W 9:30–12:00
Anderson Hall, Room 153

Geology is a conception of the planet’s surface as thick, resource-rich, and energy-latent, forming slowly in the deep time of the earth. Laced within its dense layers of rock and shifting plates, the crust contains the raw materials and carbon fuels of the technosphere: bands of iron ore, veins of mineral deposits, seams of coal, and vast fields of oil. Our everyday worlds are sourced from these geologies—fracking, cracking, mining, drilling, processing, and burning—feeding a supply chain essential to the production and powering of the built environment. Critically, the materials themselves have spatial qualities and attitudes, producing a complex infrastructure of capital, energy, and heat. Yet while these geologies constitute the substructure of modern life—determining its urban scales, circulatory flows, and organizational forms—they also devastate landscapes, bodies, and climates.

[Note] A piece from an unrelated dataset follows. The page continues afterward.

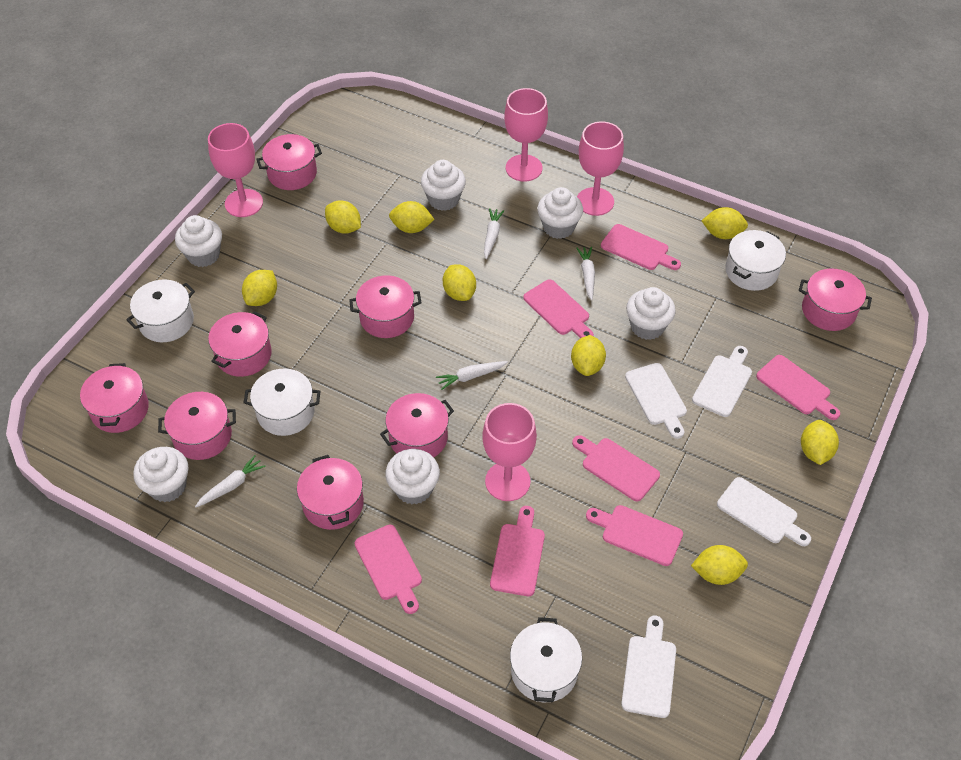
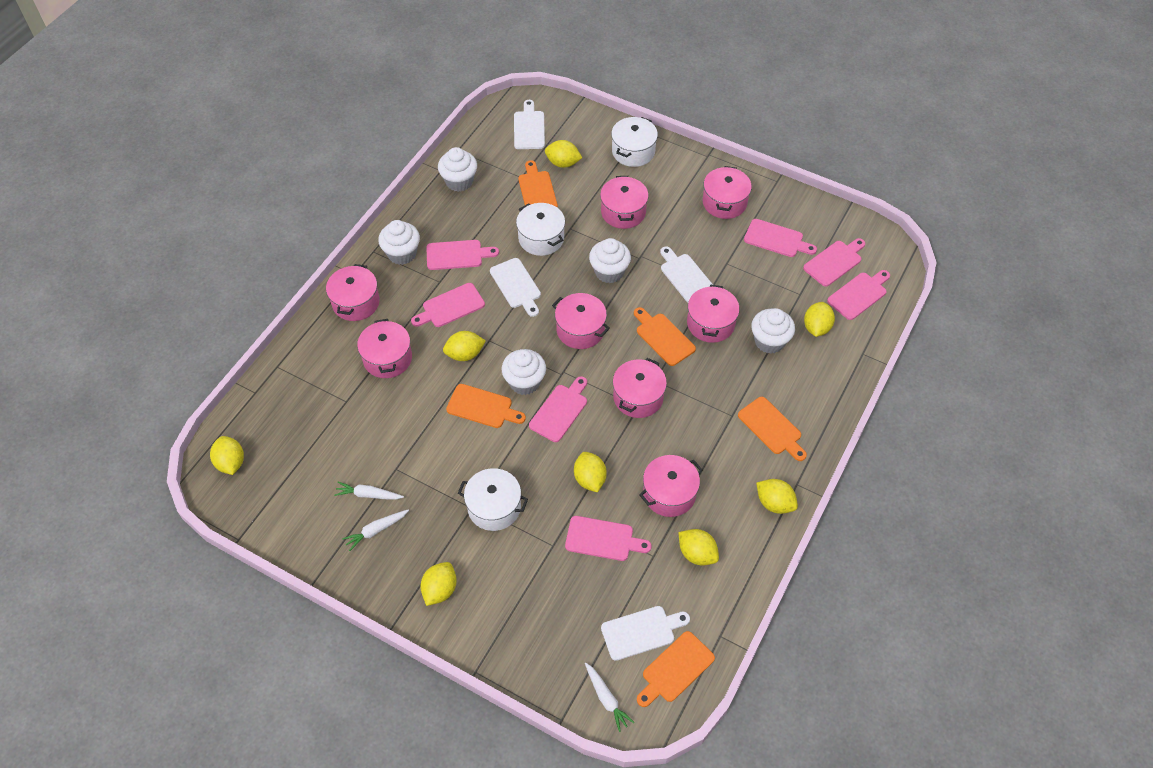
orange cutting board: none = 0 -> [446,384,526,428] [518,160,558,208] [634,307,696,366] [637,631,715,707] [738,397,807,461] = 5
pink goblet: [208,123,263,217] [482,403,537,501] [504,88,548,182] [577,121,624,216] = 4 -> none = 0
white carrot: [195,455,266,507] [436,361,508,390] [484,208,504,259] [576,247,595,300] = 4 -> [334,482,404,500] [342,510,409,551] [585,663,634,732] = 3
white cupcake: [133,447,189,502] [175,215,222,267] [385,449,440,504] [421,160,466,211] [537,187,583,239] [626,287,676,340] = 6 -> [378,220,420,265] [438,147,477,192] [502,349,546,395] [589,238,631,283] [751,308,795,354] = 5
white pot: [126,279,195,342] [244,368,321,436] [510,617,582,702] [725,230,786,291] = 4 -> [458,468,528,531] [516,203,565,256] [611,117,658,167] = 3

Learning from spatial and material tactics that intercede in these extractive processes, this seminar seeks to trouble the persistence and durability of the hydrocarbon toward a deeper conception of geology: a planetary assemblage of landscapes, ecologies, organisms, technologies, and atmospheres. Through reading discussions, deep mapping exercises, field visits, and visual research explorations, “Deep Geologies” looks to the entanglement of architecture, extraction, and the Anthropocene to imagine new practices of terrestrial care.